An extreme example (every row is the same value except one):
In [1]: import dask.dataframe as dd In [2]: import pandas as pd In [3]: df = pd.DataFrame({"A": [0] + [1] * 20}) In [4]: ddf = dd.from_pandas(df, npartitions=10) In [5]: s = ddf.set_index("A") In [6]: s.divisions Out[6]: (0, 0, 0, 0, 0, 0, 0, 1)

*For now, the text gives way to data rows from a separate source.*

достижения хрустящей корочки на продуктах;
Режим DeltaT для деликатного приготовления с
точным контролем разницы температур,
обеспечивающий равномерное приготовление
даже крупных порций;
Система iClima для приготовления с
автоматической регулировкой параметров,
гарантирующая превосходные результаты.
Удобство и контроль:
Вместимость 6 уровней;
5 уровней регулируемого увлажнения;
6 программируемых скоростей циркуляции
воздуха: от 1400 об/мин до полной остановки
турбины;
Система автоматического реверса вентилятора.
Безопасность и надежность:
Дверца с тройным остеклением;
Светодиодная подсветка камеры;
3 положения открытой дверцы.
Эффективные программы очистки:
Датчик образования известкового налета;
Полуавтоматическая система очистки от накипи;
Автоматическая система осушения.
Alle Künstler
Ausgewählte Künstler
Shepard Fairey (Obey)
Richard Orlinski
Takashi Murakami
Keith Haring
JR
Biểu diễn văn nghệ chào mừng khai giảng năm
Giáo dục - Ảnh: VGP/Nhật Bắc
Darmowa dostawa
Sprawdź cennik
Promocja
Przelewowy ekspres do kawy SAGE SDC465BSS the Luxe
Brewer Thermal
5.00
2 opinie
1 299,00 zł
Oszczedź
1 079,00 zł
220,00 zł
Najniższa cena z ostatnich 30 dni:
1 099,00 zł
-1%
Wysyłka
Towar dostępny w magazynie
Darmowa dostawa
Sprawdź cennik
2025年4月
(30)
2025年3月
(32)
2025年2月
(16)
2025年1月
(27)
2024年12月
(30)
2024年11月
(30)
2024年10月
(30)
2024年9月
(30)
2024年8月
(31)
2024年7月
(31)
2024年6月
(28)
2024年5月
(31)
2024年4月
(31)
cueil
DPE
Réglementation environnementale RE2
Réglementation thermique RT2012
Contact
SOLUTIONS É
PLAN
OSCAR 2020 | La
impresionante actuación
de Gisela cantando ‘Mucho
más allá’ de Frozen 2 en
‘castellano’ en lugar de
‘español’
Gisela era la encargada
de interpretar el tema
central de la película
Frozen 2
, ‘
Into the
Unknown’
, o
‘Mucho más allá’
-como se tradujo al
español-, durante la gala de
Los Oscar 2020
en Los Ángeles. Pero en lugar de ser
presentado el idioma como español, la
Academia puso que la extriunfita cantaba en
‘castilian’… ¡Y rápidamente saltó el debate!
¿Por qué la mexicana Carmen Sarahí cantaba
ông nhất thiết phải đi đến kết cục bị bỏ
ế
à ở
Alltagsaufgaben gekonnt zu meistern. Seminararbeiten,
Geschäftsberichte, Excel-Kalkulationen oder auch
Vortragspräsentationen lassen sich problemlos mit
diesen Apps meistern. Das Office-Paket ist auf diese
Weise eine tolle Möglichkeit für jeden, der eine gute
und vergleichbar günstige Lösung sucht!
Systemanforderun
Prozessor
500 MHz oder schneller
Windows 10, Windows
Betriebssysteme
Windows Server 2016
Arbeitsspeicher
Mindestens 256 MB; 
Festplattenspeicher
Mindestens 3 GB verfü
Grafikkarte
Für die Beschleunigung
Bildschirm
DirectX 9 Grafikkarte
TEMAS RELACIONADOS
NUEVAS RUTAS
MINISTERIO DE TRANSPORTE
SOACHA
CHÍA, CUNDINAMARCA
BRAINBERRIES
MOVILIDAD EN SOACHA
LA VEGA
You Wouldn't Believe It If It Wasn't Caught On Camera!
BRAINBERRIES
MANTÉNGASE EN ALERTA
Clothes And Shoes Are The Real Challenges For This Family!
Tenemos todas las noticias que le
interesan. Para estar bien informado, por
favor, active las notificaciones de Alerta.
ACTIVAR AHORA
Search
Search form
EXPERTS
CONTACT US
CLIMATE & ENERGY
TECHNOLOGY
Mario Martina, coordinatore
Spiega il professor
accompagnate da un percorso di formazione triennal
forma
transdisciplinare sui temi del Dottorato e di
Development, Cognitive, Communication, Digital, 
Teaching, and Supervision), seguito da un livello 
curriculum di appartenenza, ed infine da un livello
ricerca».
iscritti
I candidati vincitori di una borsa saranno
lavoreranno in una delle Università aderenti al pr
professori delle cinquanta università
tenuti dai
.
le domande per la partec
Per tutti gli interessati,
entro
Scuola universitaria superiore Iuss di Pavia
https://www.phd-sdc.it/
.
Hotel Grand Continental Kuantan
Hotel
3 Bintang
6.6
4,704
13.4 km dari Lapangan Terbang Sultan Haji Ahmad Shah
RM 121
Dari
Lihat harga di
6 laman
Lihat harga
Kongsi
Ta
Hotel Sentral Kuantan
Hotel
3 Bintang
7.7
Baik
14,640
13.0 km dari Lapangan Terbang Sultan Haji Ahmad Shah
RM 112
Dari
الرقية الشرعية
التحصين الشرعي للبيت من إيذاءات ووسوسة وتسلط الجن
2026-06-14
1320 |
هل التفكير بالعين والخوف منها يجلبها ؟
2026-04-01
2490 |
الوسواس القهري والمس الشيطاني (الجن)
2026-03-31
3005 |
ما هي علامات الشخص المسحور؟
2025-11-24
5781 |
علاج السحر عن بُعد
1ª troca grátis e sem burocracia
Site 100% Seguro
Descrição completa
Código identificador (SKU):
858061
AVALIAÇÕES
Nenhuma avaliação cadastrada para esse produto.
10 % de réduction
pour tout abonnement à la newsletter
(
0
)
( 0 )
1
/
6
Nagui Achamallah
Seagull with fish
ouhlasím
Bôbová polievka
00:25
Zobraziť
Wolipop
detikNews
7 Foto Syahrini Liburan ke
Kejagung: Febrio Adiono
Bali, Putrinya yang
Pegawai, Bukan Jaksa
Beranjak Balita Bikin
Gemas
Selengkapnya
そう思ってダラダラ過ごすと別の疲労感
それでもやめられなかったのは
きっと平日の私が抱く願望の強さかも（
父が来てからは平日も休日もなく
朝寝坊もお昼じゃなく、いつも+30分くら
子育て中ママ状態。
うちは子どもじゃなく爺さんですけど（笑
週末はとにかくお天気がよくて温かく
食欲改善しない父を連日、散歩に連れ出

As you can see, Dask intends for the 0
s to be split up between multiple partitions. Yet when the shuffle actually happens, all the 0
s still end up in one partition:
In [7]: import dask In [8]: dask.compute(s.to_delayed()) # easy way to see the partitions separately Out[8]: ([Empty DataFrame Columns: [] Index: [], Empty DataFrame Columns: [] Index: [], Empty DataFrame Columns: [] Index: [], Empty DataFrame Columns: [] Index: [], Empty DataFrame Columns: [] Index: [], Empty DataFrame Columns: [] Index: [], Empty DataFrame Columns: [] Index: [0, 1, 1, 1, 1, 1, 1, 1, 1, 1, 1, 1, 1, 1, 1, 1, 1, 1, 1, 1, 1]],)
This is because the code deciding which output partition a row belongs doesn’t consider duplicates in divisions
. Treating divisions
as a Series, it uses searchsorted
with side="right"
, hence why all the data always ends up in the last partition.
I’ll update this answer when the issue is fixed.